Ik stuurde Irtek naar beneden met Crhel en Aidan om de dorpelingen te ontzetten, terwijl ik samen met Bertus de leiders chargeerde. Dit plan werkte! De barbaren hadden geen tegenstand verwacht en vluchtten al snel onder de gecombineerde kracht van het drietal. Blij toe, want ik hoorde van Irtek dat ze goed konden vechten.
De leiders waren niet zo snel ontmoedigd, zelfs niet door een Bertus die zijn zeis weer met enorme kracht (bull's strength, door Faria geschonken) door hun gelederen sloeg. Ik chargeerde één van de leiders met mijn lans, maar ik kreeg wel een kruisboog-pijl in mijn rechterarm. Twee van de 'adjudanten' ontkwamen in het krijgsgewoel, en de twee andere adjudanten versloegen Bertus en ik. Nou ja, vooral Bertus. En de sonic burst die Faria mij schonk. De 'grote' leider (afgaand op zijn kleren) probeerde er ook vandoor te gaan. We achterhaalden hem echter en ik, ik sloeg... ik sloeg hem op zijn achterhoofd. Dit is niet de manier waarop ik getraind ben... ik was helemaal van de kaart van de brute slachting van de dorpelingen, dat ik me helemaal liet gaan. Hiervoor zal ik voor vergiffenis moeten vragen vanavond bij mijn avondgebed.

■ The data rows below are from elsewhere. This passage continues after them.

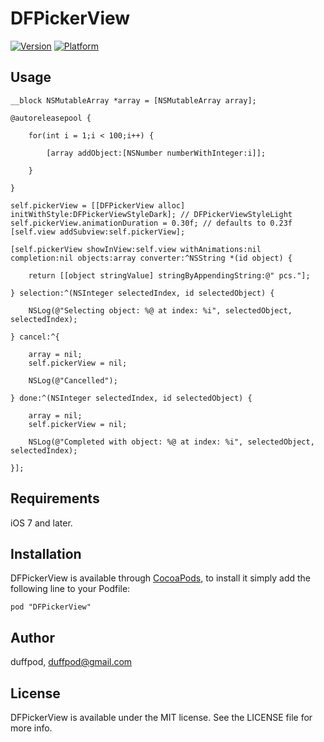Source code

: # DFPickerView

[![Version](http://cocoapod-badges.herokuapp.com/v/DFPickerView/badge.png)](http://cocoadocs.org/docsets/DFPickerView)
[![Platform](http://cocoapod-badges.herokuapp.com/p/DFPickerView/badge.png)](http://cocoadocs.org/docsets/DFPickerView)

## Usage

	__block NSMutableArray *array = [NSMutableArray array];
    
    @autoreleasepool {
        
        for(int i = 1;i < 100;i++) {
            
            [array addObject:[NSNumber numberWithInteger:i]];
            
        }
        
    }
    
    self.pickerView = [[DFPickerView alloc] initWithStyle:DFPickerViewStyleDark]; // DFPickerViewStyleLight
    self.pickerView.animationDuration = 0.30f; // defaults to 0.23f
    [self.view addSubview:self.pickerView];
    
    [self.pickerView showInView:self.view withAnimations:nil completion:nil objects:array converter:^NSString *(id object) {
        
        return [[object stringValue] stringByAppendingString:@" pcs."];
        
    } selection:^(NSInteger selectedIndex, id selectedObject) {
        
        NSLog(@"Selecting object: %@ at index: %i", selectedObject, selectedIndex);
        
    } cancel:^{
        
        array = nil;
        self.pickerView = nil;
        
        NSLog(@"Cancelled");
        
    } done:^(NSInteger selectedIndex, id selectedObject) {
        
        array = nil;
        self.pickerView = nil;
        
        NSLog(@"Completed with object: %@ at index: %i", selectedObject, selectedIndex);
        
    }];


## Requirements

iOS 7 and later.

## Installation

DFPickerView is available through [CocoaPods](http://cocoapods.org), to install
it simply add the following line to your Podfile:

    pod "DFPickerView"

## Author

duffpod, duffpod@gmail.com

## License

DFPickerView is available under the MIT license. See the LICENSE file for more info.

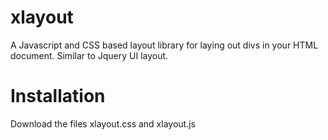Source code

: xlayout
=======

A Javascript and CSS based layout library for laying out divs in your HTML document. Similar to Jquery UI layout.

Installation
==============
Download the files xlayout.css and xlayout.js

Irtek had een gevangene gemaakt en overgedragen aan Crhel. Blijkbaar kon Irtek zich beter beheersen... De gevangen barbaar zullen we aan de lokale autoriteiten overdragen. Toen ik de lijken van de barbaren en de leiders (die overduidelijk geen barbaren waren) onderzocht op kenmerken vond ik niks die gevangene zal dus moeten gaan praten. Wel heb ik de insignes op de kleren van de leiders meegenomen, wellicht komt dit nog ooit van pas. Het weinige wat we aan wapens en klein geld hebben gevonden op de lichamen van de gevallen schurken hebben we overgedragen aan de burgemeester hier, ter opbouw van het dorpke. Trouwens, nu ik er weer aan denk: de wapens van de barbaren waren te goede kwaliteit voor hen. We hebben met zijn allen de gewonden zo goed mogelijk verzorgd. De bandieten zijn verbrand, en ik sprak een kort gebed uit.